- PROBLEM TO WORK ON: Below are entries. Copy exactly the lines running from the line that holds "[00:00.000]" to the line that holds "39: (152, 73)", with both ends included.

- LISTED ENTRIES:
====

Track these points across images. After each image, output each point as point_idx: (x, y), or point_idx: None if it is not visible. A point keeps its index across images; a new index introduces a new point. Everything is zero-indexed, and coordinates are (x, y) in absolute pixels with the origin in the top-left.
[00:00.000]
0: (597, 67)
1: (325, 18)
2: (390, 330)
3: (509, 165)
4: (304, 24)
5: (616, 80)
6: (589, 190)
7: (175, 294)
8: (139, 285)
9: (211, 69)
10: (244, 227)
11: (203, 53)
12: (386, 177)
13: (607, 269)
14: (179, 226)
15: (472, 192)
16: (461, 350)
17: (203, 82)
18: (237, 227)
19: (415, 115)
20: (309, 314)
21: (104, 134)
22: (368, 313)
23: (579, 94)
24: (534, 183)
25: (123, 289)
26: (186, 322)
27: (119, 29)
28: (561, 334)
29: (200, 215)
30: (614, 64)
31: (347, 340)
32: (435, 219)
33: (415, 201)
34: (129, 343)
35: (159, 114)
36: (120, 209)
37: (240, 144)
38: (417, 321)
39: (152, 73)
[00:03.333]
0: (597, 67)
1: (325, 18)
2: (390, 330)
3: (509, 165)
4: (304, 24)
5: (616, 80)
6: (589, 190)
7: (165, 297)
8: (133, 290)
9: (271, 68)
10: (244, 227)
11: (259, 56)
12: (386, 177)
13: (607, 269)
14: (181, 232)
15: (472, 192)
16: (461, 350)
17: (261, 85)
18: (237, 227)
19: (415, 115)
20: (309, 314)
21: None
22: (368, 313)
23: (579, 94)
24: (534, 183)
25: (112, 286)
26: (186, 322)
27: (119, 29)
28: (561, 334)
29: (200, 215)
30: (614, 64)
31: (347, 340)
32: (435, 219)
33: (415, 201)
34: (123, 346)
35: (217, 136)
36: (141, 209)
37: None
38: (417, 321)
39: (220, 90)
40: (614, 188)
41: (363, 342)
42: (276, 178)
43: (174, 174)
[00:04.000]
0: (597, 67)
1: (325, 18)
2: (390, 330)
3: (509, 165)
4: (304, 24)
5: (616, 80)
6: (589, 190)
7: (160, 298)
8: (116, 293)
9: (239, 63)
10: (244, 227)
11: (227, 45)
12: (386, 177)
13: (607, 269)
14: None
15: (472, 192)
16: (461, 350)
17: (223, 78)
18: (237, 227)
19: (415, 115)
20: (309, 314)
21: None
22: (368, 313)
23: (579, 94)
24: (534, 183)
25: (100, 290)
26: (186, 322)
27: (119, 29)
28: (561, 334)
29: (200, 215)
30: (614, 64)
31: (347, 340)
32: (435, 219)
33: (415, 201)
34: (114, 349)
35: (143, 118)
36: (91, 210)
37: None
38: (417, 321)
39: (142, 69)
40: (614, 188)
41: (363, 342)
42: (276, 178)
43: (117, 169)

====

- TASK RESPONSE:
[00:00.000]
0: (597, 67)
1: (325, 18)
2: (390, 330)
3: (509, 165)
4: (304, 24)
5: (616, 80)
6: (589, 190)
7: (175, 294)
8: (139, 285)
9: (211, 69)
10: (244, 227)
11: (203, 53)
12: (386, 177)
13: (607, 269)
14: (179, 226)
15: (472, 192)
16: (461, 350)
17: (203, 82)
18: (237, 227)
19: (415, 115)
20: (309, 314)
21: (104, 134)
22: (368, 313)
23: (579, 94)
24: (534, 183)
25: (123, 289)
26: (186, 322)
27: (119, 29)
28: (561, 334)
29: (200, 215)
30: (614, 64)
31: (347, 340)
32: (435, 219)
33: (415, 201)
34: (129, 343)
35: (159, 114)
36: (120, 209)
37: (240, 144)
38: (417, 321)
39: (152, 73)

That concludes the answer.